#### [Required action]
When a record contains an image, skip the image and retype the rest of that record exactly.

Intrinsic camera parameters
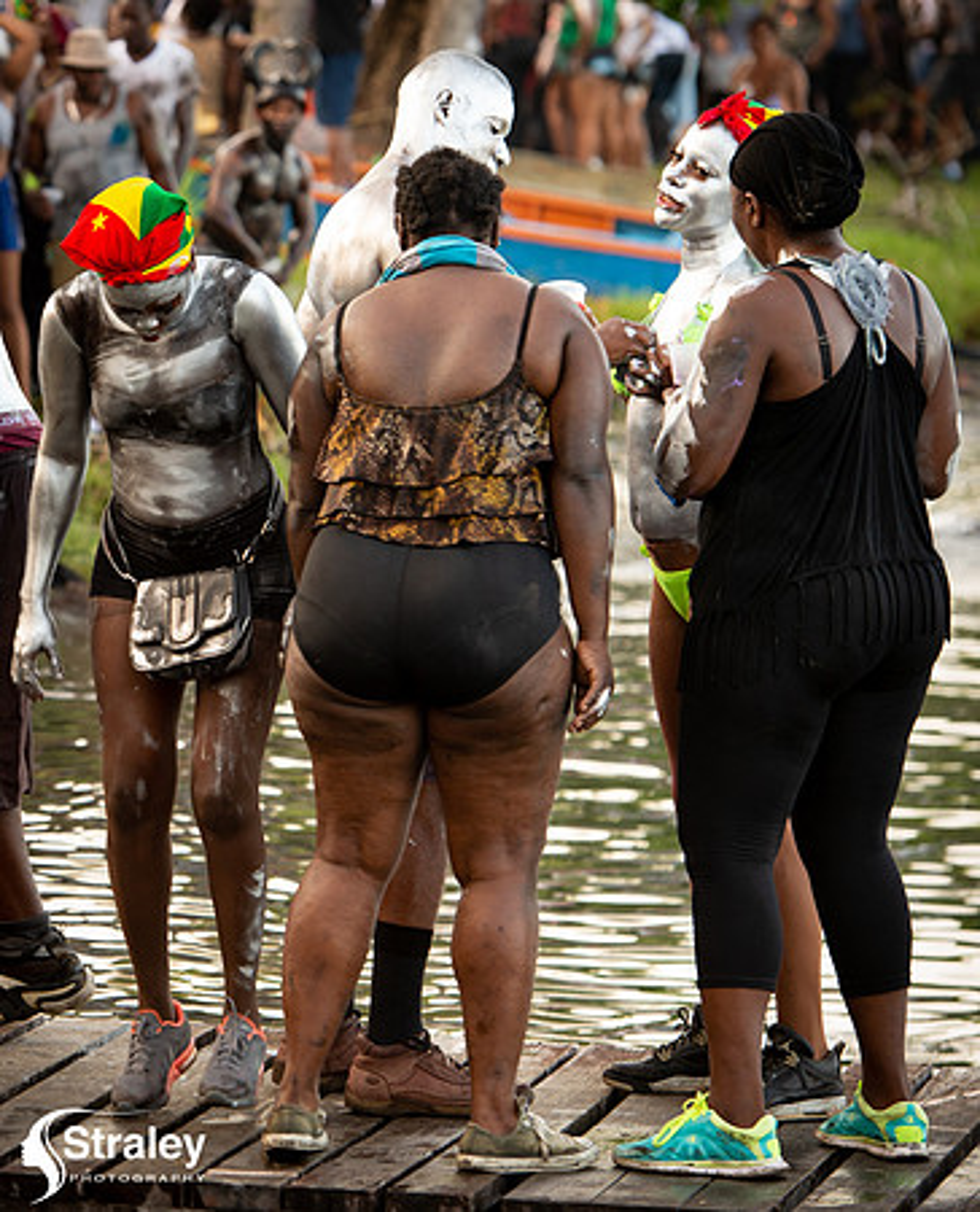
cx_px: 1
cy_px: 513
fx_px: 7870
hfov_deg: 7.1
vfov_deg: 8.8
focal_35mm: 219
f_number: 5
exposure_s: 1/200
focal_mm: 135
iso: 450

#### [Task solution]
cx_px: 1
cy_px: 513
fx_px: 7870
hfov_deg: 7.1
vfov_deg: 8.8
focal_35mm: 219
f_number: 5
exposure_s: 1/200
focal_mm: 135
iso: 450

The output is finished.